Online merchants lost an average of nearly $11m each to fraud last year, with the risk from first-party fraud growing significantly, according to Ravelin.
The London-headquartered fraud prevention firm surveyed 1466 global fraud and payments professionals in the retail, travel & hospitality, digital goods, and marketplaces sectors to produce its Global Fraud Trends 2025 report.
It found that 77% of respondents recorded a rise in the volume of fraud over the past year, with marketplaces hit particularly hard, and 64% expect it to increase in the coming 12 months.
Nearly half (47%) said that shoppers are now more likely to attempt fraud.
They do this most frequently via chargeback fraud (aka friendly fraud) – where they make a legitimate purchase but then dispute the transaction with their bank, claiming it was unauthorized or that they didn’t receive the goods/services.
However, many are also engaging in refund/returns abuse, where they abuse a merchant’s refund policy for personal gain, such as claiming an item was damaged when it wasn’t.
Read more on fraud: UK Government’s New Fraud Strategy to Focus on Tech-Enabled Threats.
While 61% of respondents to Ravelin’s study said card not present (CNP) fraud is the most expensive for their business, 41% said the same about chargeback fraud and 21% about refund abuse. Over half (54%) of merchants said refund abuse has increased in the past year and a similar share (55%) agree it will continue to rise in the next 12 months.
Although most respondents said they now believe legitimate customers are as big a threat as professional fraudsters, they are loath to clamp down on first-party fraud for fear of losing sales.
Two-thirds (66%) of merchants told Ravelin they consider customer loyalty and brand reputation more important than stopping refund abuse. Three-quarters (76%) said they feel pressured to refund customers even when abuse is suspected.

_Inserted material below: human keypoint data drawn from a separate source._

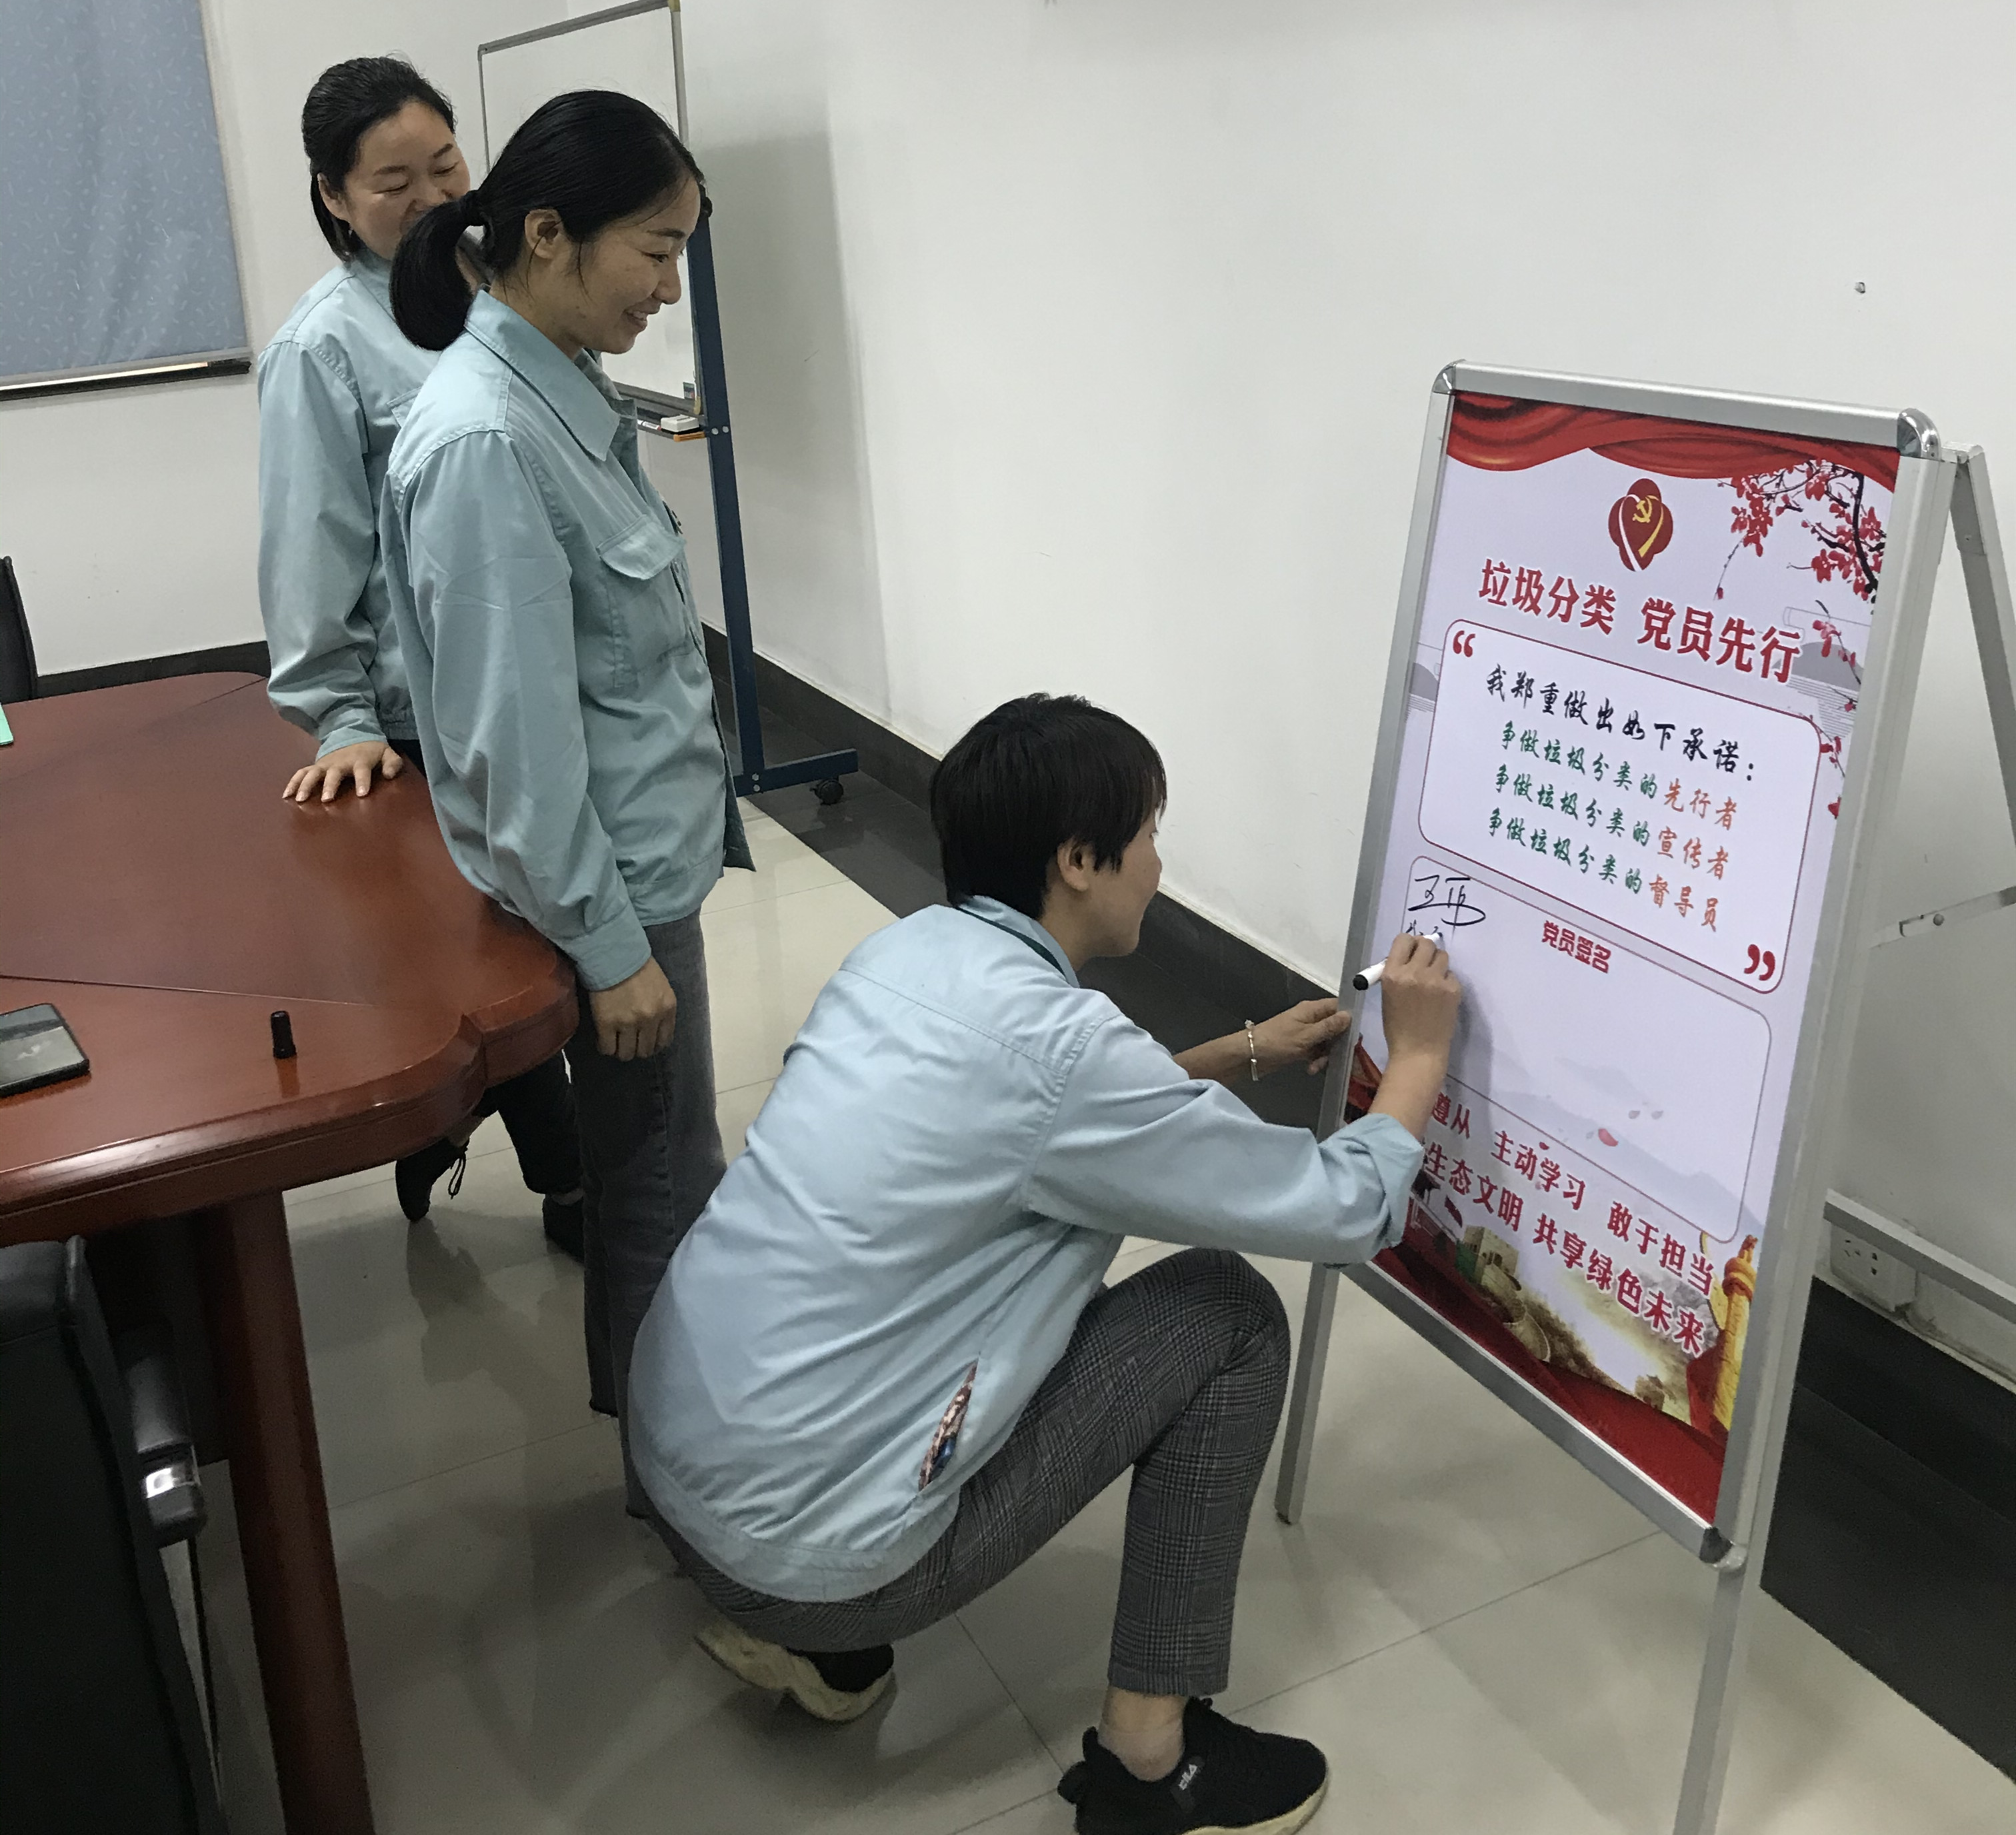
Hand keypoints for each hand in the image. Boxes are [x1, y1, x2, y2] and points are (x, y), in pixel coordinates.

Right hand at [285, 741, 404, 803]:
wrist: (352, 732)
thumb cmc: (371, 750)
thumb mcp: (387, 753)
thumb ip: (392, 764)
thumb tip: (390, 775)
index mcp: (360, 760)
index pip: (362, 771)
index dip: (363, 781)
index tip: (362, 794)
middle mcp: (340, 763)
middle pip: (334, 774)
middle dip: (330, 786)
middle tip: (327, 799)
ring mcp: (325, 764)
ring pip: (313, 774)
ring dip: (306, 786)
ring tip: (301, 800)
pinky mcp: (316, 766)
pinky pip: (301, 773)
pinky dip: (293, 783)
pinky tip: (287, 795)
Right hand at [588, 957, 676, 1059]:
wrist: (614, 952)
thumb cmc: (638, 964)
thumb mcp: (661, 986)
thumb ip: (661, 1007)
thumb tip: (654, 1028)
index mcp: (667, 1008)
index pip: (664, 1040)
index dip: (654, 1045)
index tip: (645, 1042)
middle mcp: (651, 1018)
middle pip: (646, 1050)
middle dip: (637, 1048)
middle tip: (629, 1042)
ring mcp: (629, 1023)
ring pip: (627, 1053)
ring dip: (621, 1050)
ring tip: (616, 1043)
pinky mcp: (607, 1023)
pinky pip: (607, 1048)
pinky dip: (606, 1047)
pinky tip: (604, 1040)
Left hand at [1251, 998, 1353, 1076]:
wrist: (1250, 1055)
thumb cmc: (1278, 1041)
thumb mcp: (1306, 1035)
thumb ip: (1329, 1027)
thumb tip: (1349, 1015)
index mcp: (1312, 1009)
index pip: (1338, 1006)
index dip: (1349, 1018)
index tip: (1358, 1034)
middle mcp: (1310, 1019)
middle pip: (1335, 1027)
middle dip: (1338, 1043)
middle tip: (1340, 1057)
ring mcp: (1305, 1033)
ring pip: (1326, 1042)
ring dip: (1326, 1055)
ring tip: (1318, 1066)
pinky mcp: (1300, 1046)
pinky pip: (1316, 1052)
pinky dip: (1316, 1060)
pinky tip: (1311, 1069)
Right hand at [1378, 931, 1462, 1065]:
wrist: (1418, 1051)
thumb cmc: (1398, 1027)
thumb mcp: (1388, 995)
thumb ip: (1397, 973)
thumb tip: (1409, 956)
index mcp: (1393, 974)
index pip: (1403, 939)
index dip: (1409, 943)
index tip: (1411, 951)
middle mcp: (1414, 972)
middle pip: (1426, 943)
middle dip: (1426, 950)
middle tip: (1425, 963)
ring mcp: (1436, 981)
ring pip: (1442, 956)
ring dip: (1438, 965)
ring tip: (1433, 981)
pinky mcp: (1453, 990)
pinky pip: (1452, 975)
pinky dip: (1447, 982)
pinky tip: (1442, 998)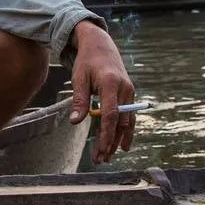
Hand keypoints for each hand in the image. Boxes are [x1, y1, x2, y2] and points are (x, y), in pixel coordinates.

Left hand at [68, 21, 134, 163]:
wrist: (100, 46)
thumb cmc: (86, 62)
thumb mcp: (78, 78)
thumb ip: (79, 100)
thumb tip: (75, 121)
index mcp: (111, 84)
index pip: (111, 115)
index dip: (107, 134)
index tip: (102, 149)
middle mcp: (124, 89)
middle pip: (120, 122)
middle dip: (111, 142)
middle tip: (102, 159)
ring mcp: (128, 92)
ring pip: (127, 121)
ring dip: (119, 139)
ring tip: (109, 156)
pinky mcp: (128, 94)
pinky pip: (129, 116)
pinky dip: (125, 130)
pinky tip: (123, 144)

“Too many retailers are happy to dismiss fraud as a cost of doing business. Downplaying fraud to protect the customer experience is a false dichotomy,” argued Ravelin CEO, Martin Sweeney.
“Armed with the right tools and intelligence, retailers can build context about every single customer, easily telling fraudsters from legitimate shoppers. That enables them to tackle the fraudsters in the right way and ensure good customers get the great online shopping experiences they deserve.”
UK Consumers Account for 51% of Fraud
The findings echo similar research from LexisNexis this week, which revealed that first-party fraud (ie consumers) now account for over 50% of total fraud in the UK. That’s a 33% annual increase and way more than the share for both scams (16%) and account takeovers (15%).
Globally, first-party fraud is also the dominant fraud type, but with a much smaller share (36%). A period of sustained inflation and rising living costs is said to be contributing to the trend.
LexisNexis claimed Buy Now, Pay Later (BNPL) providers and financial institutions are among those most affected. It counts giving false information when applying for a loan as part of first-party fraud.
“The change in composition of attacks presents a significant challenge for fraud prevention since detecting first-party fraud requires a subtly different approach from detecting scams or account takeovers,” explained Stephen Topliss, vice president of fraud and identity at LexisNexis Risk Solutions.
“Organizations can’t afford to be complacent, however – there were more than three billion brute-force automated account takeover attacks detected last year alone and scams remain a global problem. It is vital for organizations to have models tuned to detect these varied forms of fraud.”